Israël bloque toute aide humanitaire à Gaza depuis le 2 mars, le plus long enfermement des 18 mois de guerre. Outre la catastrophe humanitaire causée par le blocus de toute nourriture, eau potable, médicaments et autres aides ou fournitures essentielles, les efforts de reconstruction sont devenus quasiment impossibles.

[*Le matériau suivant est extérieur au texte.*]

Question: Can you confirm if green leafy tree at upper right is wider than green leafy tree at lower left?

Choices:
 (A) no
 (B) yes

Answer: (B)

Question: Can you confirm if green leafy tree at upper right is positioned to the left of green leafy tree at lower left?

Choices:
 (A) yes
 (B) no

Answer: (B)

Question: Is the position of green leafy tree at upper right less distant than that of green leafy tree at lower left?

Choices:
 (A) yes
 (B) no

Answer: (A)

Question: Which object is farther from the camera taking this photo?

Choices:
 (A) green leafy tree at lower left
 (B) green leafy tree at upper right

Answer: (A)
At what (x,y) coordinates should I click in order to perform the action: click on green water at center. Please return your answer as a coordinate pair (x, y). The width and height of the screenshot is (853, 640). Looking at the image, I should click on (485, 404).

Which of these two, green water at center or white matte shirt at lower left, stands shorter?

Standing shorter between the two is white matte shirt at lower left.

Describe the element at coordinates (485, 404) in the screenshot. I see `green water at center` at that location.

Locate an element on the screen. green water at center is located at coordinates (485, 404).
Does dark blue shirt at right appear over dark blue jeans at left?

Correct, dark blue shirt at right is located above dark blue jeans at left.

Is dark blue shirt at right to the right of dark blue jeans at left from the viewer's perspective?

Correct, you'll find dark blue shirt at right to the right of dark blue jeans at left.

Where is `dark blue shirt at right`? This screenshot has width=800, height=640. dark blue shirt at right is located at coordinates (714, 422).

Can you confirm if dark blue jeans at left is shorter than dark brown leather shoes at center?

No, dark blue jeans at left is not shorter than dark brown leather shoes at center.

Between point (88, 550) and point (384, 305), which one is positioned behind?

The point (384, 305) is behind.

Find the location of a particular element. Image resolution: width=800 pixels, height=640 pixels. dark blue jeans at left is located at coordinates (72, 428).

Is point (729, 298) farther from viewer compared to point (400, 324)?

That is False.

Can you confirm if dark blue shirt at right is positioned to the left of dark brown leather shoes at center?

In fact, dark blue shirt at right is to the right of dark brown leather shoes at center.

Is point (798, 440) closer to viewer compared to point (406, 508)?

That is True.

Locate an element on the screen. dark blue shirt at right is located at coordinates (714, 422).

Les matériaux de construction de base ont grimpé en flèche au cours des six dernières semaines en raison du blocus et de la reprise de la guerre. Mohammed Abu Jayyab, rédacteur en chef du journal Al-Eqtesadia (L’Économie) à Gaza, a déclaré à Drop Site qu’un sac de ciment de 30 kilogrammes coûte désormais 900 shekels (250 dollars), contre 20 shekels (5 dollars) avant la guerre. Le prix d’une seule dalle de pierre est passé de 1 shekel (0,30 dollar) à 20 shekels (5 dollars), rendant la reconstruction complètement inabordable.

Les habitants ont recours à des bâches en plastique et du bois pour reconstruire. « Ils n’ont d’autre choix que de réparer leurs maisons partiellement détruites et d’y vivre, malgré la reprise des combats et le risque d’effondrement, en raison du manque d’abris et du manque de tentes depuis la fermeture de la frontière », a déclaré Abu Jayyab.

Pour Sarhan, la décision de rester dans son quartier natal de Zeitoun était simple. « Trump et Netanyahou veulent que nous quittions notre patrie, que nous abandonnions, que nous émigrions. Mais nous restons. Même si cela signifie creuser de nos propres mains pour trouver de l’eau », a-t-il déclaré. « La reprise de la guerre nous place face à un avenir incertain. Mais nous ne pouvons pas cesser de vivre simplement par crainte de ce qui pourrait arriver demain. »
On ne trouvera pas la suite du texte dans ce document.